_What you are asked to do_.
Among the lines of the records, please find those that contain the word "knee" and copy them.

[Stored data entries]
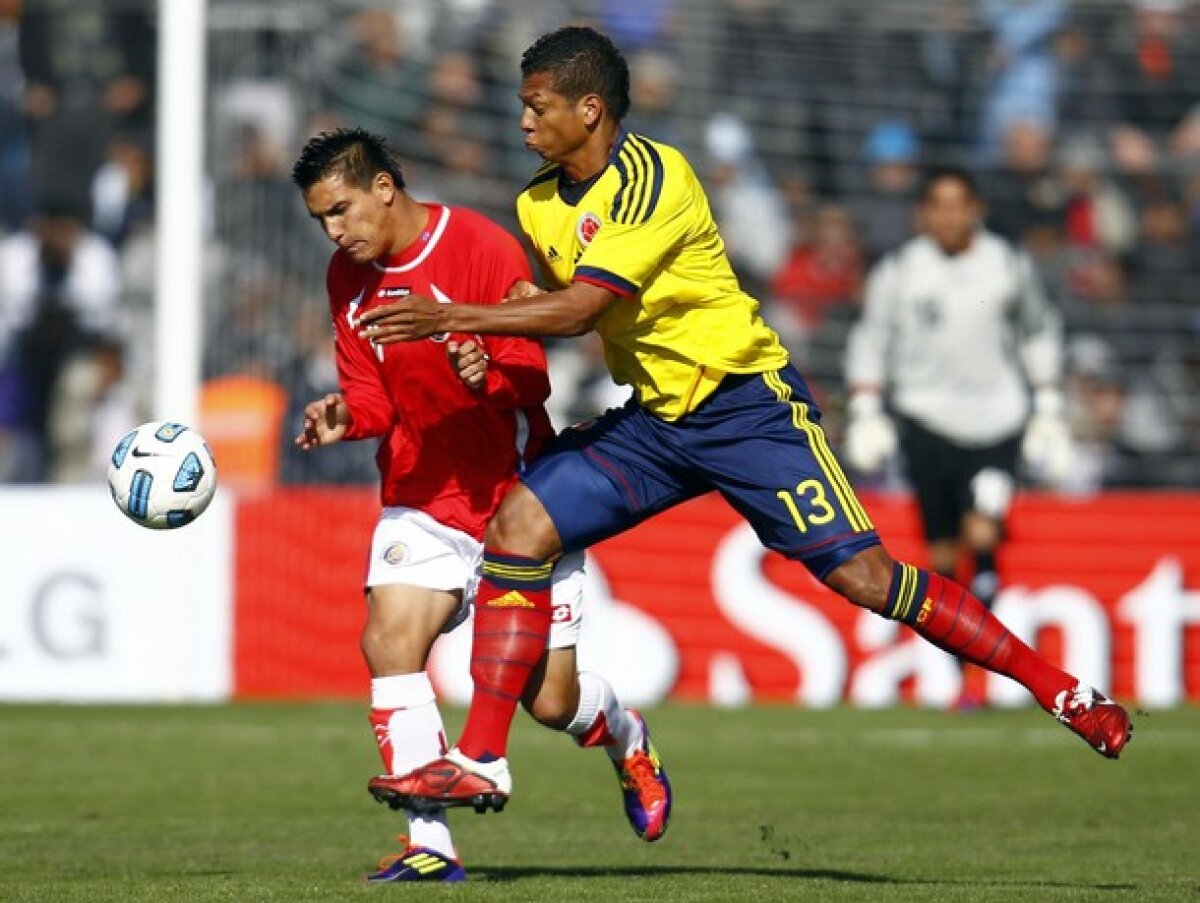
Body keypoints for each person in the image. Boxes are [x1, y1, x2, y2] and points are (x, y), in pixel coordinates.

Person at [356, 27, 1132, 814]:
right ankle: (484, 759)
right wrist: (505, 320)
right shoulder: (538, 200)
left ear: (590, 109)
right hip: (656, 423)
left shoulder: (653, 178)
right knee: (519, 524)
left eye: (537, 106)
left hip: (745, 407)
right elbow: (561, 305)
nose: (523, 122)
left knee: (866, 578)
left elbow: (588, 304)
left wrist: (458, 316)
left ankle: (1062, 690)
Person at [289, 128, 672, 882]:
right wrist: (346, 418)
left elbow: (533, 381)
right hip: (421, 494)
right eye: (321, 221)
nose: (335, 232)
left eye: (341, 211)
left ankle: (628, 737)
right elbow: (371, 394)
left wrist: (483, 375)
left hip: (521, 500)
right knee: (388, 642)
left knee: (551, 700)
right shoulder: (348, 277)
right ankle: (429, 845)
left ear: (384, 189)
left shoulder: (478, 244)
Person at [842, 166, 1073, 708]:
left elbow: (1039, 330)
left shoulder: (1006, 264)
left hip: (998, 419)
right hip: (926, 421)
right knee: (942, 554)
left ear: (976, 209)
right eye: (938, 205)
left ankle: (979, 678)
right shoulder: (900, 271)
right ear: (924, 213)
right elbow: (871, 339)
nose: (948, 216)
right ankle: (961, 672)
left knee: (984, 530)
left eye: (958, 204)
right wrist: (867, 407)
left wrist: (1049, 405)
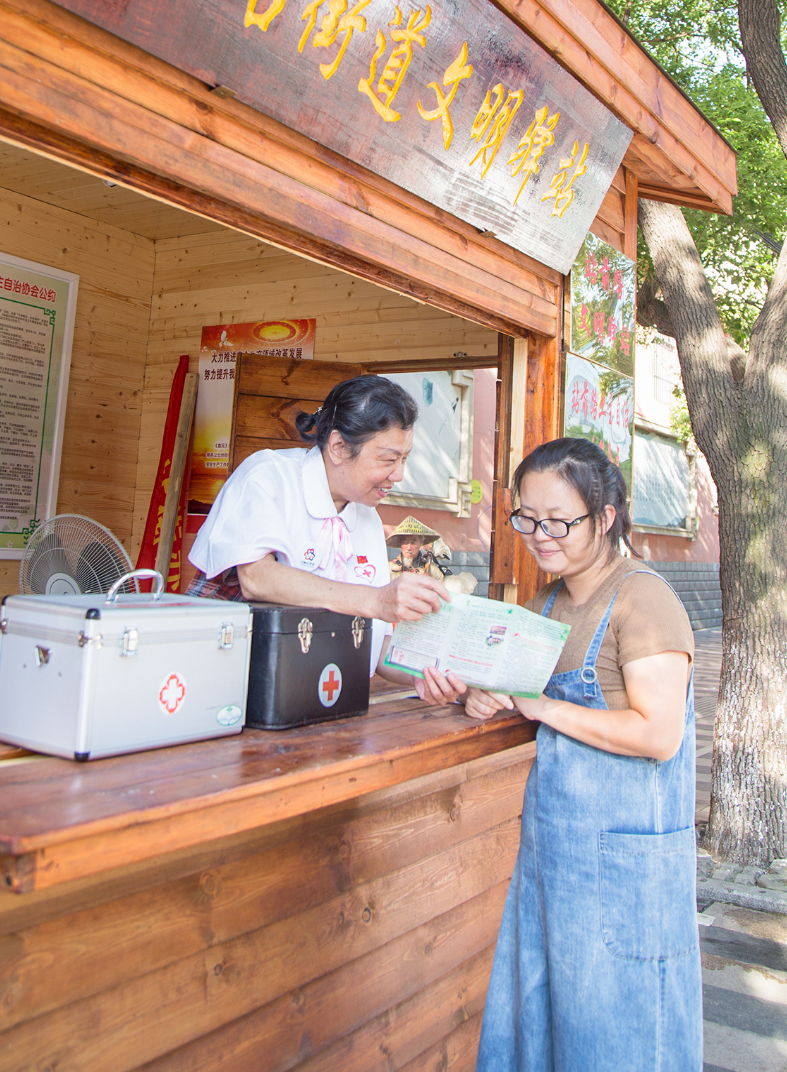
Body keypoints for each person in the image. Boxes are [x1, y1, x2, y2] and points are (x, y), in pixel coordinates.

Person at [421, 436, 700, 1071]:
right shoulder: (545, 605)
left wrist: (541, 706)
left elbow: (658, 734)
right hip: (553, 862)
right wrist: (483, 698)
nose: (540, 536)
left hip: (626, 871)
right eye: (527, 519)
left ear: (605, 518)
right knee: (545, 1035)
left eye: (559, 521)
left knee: (621, 1043)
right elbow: (513, 699)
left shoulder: (643, 600)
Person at [187, 374, 446, 674]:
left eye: (405, 459)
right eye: (389, 460)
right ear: (338, 446)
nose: (398, 475)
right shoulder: (268, 475)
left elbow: (377, 647)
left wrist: (441, 675)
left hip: (313, 687)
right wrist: (375, 600)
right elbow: (256, 578)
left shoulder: (367, 517)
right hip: (220, 676)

_Output of the exercise_.
right knee: (519, 524)
left knee: (866, 578)
right knee: (388, 642)
left knee: (551, 700)
right knee: (942, 554)
left knee: (984, 530)
right knee: (545, 1035)
left knee: (621, 1043)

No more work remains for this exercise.